To capture relevant aspects of this case example, integrated health psychologists can report: (1) cultural representation by reporting study sample demographics and comparing these to the demographics of the population served; (2) measures of engagement in services over longer, more inclusive time frames, such as 6-, 12- and 18-month follow-up, not only standardized disease self-management or psychotherapy time-delimited time frames; and, (3) qualitative assessment of culturally relevant goals (e.g., initiation of and progress towards a culturally relevant goal) in addition to general and disease-specific distress, health status, depression and anxiety measures.

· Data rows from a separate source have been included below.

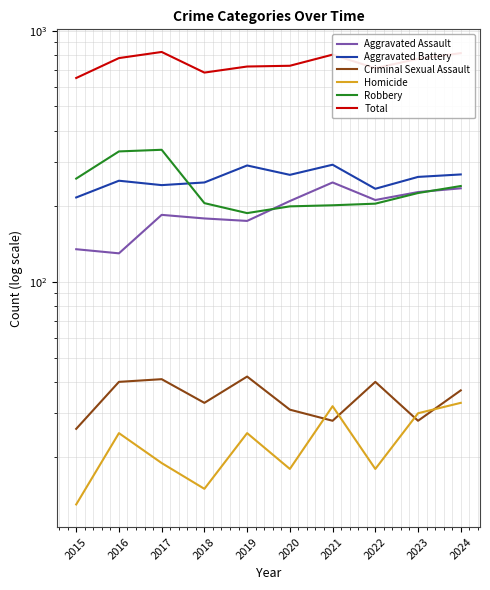

True or false: Aggravated Assault has a value of 179 at 2018.

True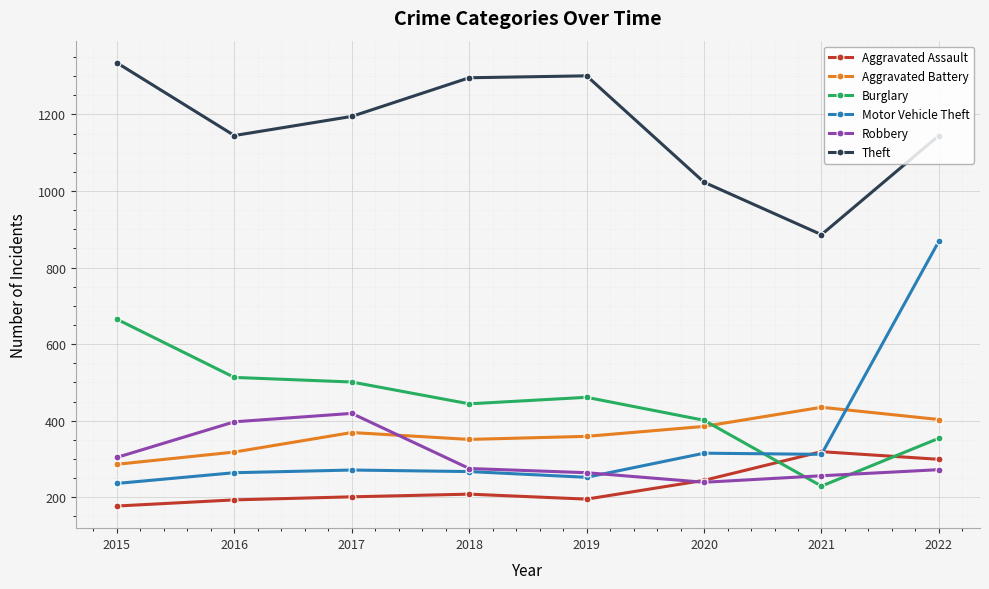

Is it true that Robbery equals 275 at 2018?

True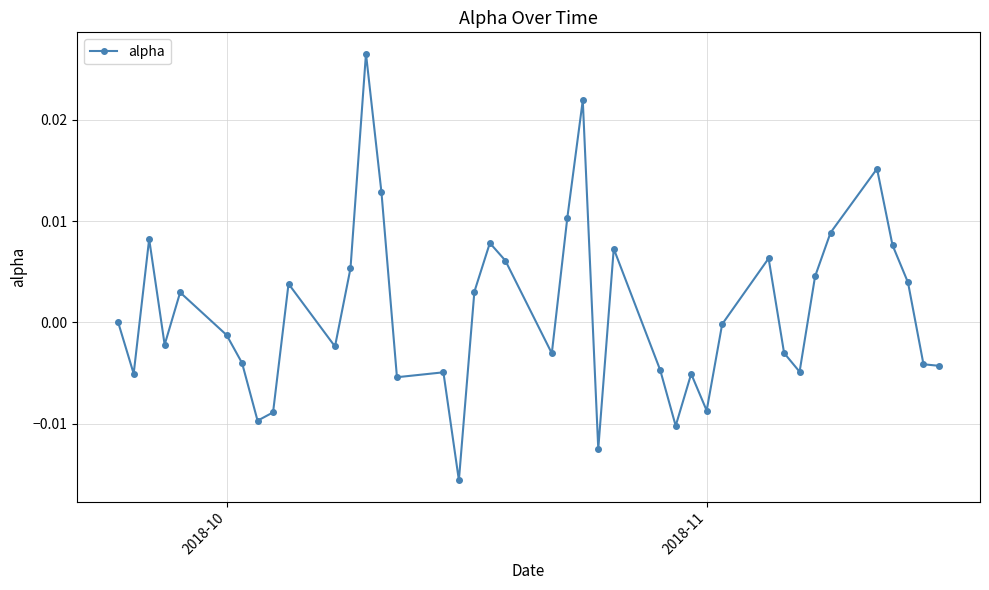

True or false: the data has more than 1 interior local peaks.

True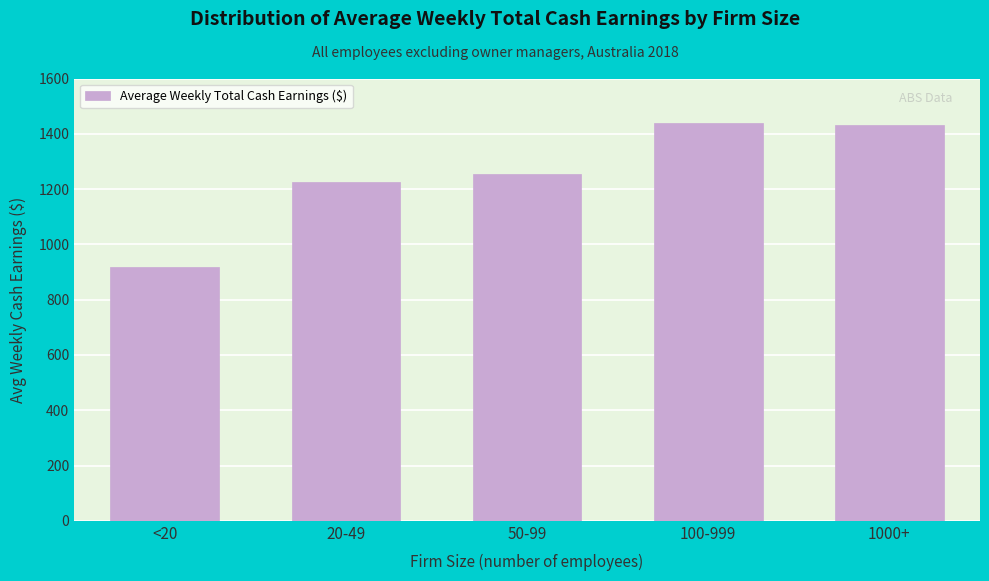

Reading left to right, list all the values displayed in this chart.

<20=917.3	20-49=1223.8	50-99=1255.3	100-999=1440.4	1000+=1433.0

Integrated health psychologists need to garner both mental health as well as primary care and medical care leadership support. In turn, integrated health psychology may attain greater healthcare system recognition. The authors hope the kinds of policy, programming, and research recommendations made here could be instrumental in garnering this needed support and recognition. With successful implementation of such recommendations and hospital-wide support, broad and adaptive health psychology services can continue to benefit more diverse, complex and deserving Veteran populations.